* [Task details]: Would you reproduce each line below exactly, leaving every picture out?

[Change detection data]

□ □ □

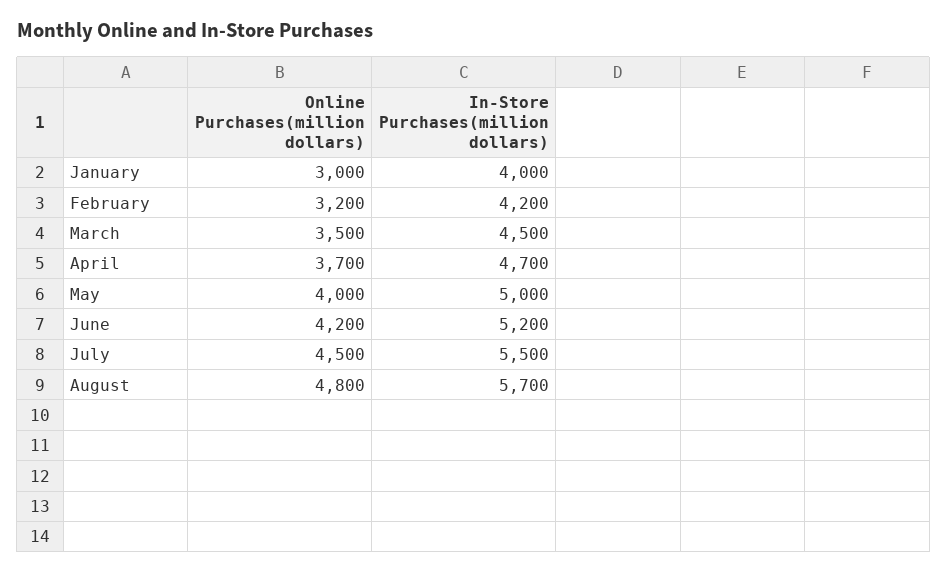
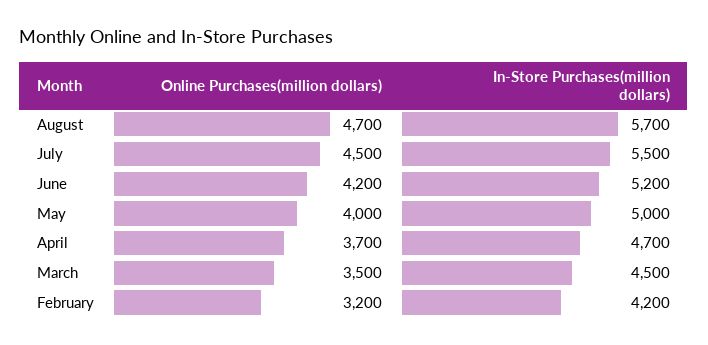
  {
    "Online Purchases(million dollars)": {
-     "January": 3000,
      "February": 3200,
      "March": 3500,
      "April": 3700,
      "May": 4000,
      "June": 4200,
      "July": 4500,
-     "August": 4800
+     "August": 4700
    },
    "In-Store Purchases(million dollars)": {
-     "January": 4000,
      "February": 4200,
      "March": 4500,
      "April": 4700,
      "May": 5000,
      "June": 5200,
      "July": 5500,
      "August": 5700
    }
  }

□ □ □

* [Task response]:
  {
    "Online Purchases(million dollars)": {
-     "January": 3000,
      "February": 3200,
      "March": 3500,
      "April": 3700,
      "May": 4000,
      "June": 4200,
      "July": 4500,
-     "August": 4800
+     "August": 4700
    },
    "In-Store Purchases(million dollars)": {
-     "January": 4000,
      "February": 4200,
      "March": 4500,
      "April": 4700,
      "May": 5000,
      "June": 5200,
      "July": 5500,
      "August": 5700
    }
  }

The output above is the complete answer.